Colorado Catholicism

By Thomas J. Noel

CHRIST ON THE MOUNTAIN (1975)

As Jefferson County subdivisions began to climb the foothills during the 1970s, Archbishop Casey recognized the need for another parish in western Lakewood.

Richard B. Ling, appointed founding pastor on July 1, 1975, determined to make Christ on the Mountain an "open church," a post-Vatican II parish where the laity accepted full responsibilities. Parishioner Joyce Frink won the contest to name the church, which was planned and developed with lay input. Father Ling held the first Mass in Green Mountain High School on July 19, 1975, while he and the membership began working on their dream parish.

Hoping to translate the aspiration of a post-Vatican II church into architectural reality, Father Ling and the Parish Profile Committee hired Denver architect Paul Foster, a graduate of Regis College and the University of California at Berkeley architectural school, to design a different kind of church. Speaking of the controversial result in 1987, Foster recollected:

Father Ling, an outstanding liturgist, wanted to model Christ on the Mountain on the simpler earlier church. He asked me to simplify the symbolism in a "nonchurchy" church, which could serve many different functions. So we designed a box with poured-in-place concrete for a base and a wood frame and a textured, tawny-colored precast concrete panel superstructure. Inside, we used movable couches instead of pews. Harkening back to the early church, we designed a entry baptistry large enough for total immersion.

This boxy, brown church on the grassy eastern slope of Green Mountain greets visitors with the sound of running water. That happy splashing bubbles out of a copper tube fountain in its three-foot deep baptismal pool, which parish wits labeled Ling's Lagoon. Inside, the exposed redwood ceiling beams and the wrought iron sculptured stations of the cross are among the few embellishments. The movable altar platform and lectern are in the center of the hall, so parishioners look at each other as well as at the service. Underneath the church, a full basement contains a kitchen, a large multi-purpose hall, classrooms, and conference rooms.

After the church was dedicated October 28, 1978, on its seven-acre site, the parish bought a house at 12461 West Dakota Drive in September 1979, for use as a rectory and parish office. John F. X. Burton, SJ, who became the second pastor of Christ on the Mountain in 1982, reports:

The volunteerism of this parish is outstanding. Over 40 percent are active in one way or another.

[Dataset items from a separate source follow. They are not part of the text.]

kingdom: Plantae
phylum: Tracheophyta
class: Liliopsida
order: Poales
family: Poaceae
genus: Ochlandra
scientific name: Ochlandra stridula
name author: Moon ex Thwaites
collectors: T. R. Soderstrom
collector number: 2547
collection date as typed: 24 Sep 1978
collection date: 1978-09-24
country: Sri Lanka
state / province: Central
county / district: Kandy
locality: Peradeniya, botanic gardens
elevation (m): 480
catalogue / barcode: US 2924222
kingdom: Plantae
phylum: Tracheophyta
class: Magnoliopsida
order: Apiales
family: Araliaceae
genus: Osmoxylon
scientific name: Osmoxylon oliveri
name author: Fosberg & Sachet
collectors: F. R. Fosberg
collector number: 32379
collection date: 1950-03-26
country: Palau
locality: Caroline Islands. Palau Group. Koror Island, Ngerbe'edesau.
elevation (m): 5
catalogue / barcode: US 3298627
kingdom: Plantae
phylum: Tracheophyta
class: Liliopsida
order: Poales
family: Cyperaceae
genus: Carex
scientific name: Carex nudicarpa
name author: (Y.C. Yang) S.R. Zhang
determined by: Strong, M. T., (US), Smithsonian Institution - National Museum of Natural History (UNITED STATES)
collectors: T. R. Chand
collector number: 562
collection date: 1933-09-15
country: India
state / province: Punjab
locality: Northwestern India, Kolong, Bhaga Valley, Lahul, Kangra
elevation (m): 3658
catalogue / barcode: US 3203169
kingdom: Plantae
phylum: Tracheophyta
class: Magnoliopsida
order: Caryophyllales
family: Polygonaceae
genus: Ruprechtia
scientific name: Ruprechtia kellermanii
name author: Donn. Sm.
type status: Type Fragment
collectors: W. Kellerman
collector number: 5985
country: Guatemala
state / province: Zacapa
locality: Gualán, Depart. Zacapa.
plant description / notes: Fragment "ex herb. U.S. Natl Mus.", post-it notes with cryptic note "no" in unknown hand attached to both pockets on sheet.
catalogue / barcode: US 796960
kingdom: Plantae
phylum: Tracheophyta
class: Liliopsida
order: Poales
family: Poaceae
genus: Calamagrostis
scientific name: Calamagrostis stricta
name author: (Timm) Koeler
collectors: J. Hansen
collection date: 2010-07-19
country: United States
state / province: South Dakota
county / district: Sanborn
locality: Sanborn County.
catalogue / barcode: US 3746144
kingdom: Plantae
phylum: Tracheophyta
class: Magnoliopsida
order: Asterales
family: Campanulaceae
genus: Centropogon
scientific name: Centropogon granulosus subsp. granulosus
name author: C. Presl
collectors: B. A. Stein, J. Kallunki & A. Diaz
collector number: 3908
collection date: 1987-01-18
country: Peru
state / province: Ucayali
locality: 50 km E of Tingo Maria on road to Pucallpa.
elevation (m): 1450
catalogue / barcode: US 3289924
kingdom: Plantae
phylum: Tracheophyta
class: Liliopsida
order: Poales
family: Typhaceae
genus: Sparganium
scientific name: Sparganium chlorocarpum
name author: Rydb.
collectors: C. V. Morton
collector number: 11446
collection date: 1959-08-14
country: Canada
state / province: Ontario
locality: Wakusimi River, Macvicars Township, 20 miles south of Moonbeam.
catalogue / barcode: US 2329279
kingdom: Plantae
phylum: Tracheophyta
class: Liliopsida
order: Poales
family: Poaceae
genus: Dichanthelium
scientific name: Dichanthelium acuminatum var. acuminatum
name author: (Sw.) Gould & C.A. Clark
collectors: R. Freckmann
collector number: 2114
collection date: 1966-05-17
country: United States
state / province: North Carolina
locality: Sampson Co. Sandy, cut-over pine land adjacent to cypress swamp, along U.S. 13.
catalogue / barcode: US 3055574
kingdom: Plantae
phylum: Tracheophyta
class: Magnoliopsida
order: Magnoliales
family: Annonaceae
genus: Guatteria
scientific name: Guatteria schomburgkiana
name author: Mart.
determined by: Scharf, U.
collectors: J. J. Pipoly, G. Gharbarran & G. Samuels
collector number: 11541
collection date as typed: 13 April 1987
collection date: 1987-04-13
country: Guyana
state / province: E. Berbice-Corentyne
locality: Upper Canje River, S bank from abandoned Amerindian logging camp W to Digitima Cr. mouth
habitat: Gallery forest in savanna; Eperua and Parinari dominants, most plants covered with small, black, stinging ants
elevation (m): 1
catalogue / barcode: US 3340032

With over 500 parish families, we put this structure to many uses, ranging from our donut Sundays to parish dances, from our Family Life Ministry programs to religious ed[ucation] classes, from exercise classes to the Knights of Columbus Mothers' Day pancake breakfasts.

The future of the parish is bright with promise, as the number of families increases, as new responses to people's needs become reality, as the parish strives to remain faithful to being an "open church."